*WORK INSTRUCTIONS:* Show every line in the items that contains the string "technology". Case counts, so only lines with that exact capitalization match.
■ ■ ■ ■ ■ ■ ■
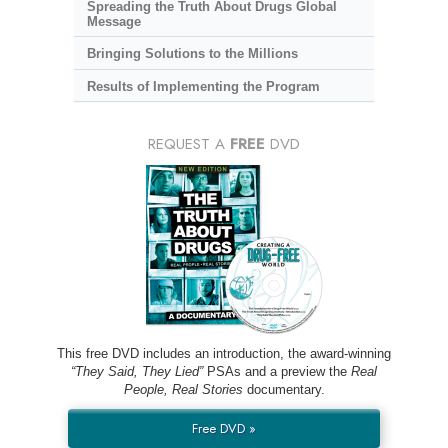
Spreading the Truth About Drugs Global
Message
Bringing Solutions to the Millions
Results of Implementing the Program
REQUEST A
FREE
DVD
This free DVD includes an introduction, the award-winning
“They Said, They Lied”
PSAs and a preview the
Real
People, Real Stories
documentary.
Free DVD »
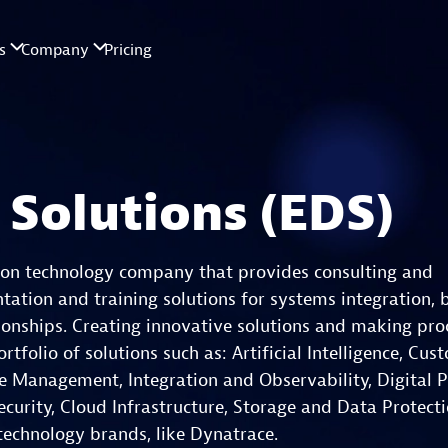
 Solutions (EDS)
tion technology company that provides consulting and
ation and training solutions for systems integration, 
tionships. Creating innovative solutions and making pro
folio of solutions such as: Artificial Intelligence, Cus
e Management, Integration and Observability, Digital P
urity, Cloud Infrastructure, Storage and Data Protect
 technology brands, like Dynatrace.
■ ■ ■ ■ ■ ■ ■
*ANSWER TO THIS PROBLEM:*
tion technology company that provides consulting and
 technology brands, like Dynatrace.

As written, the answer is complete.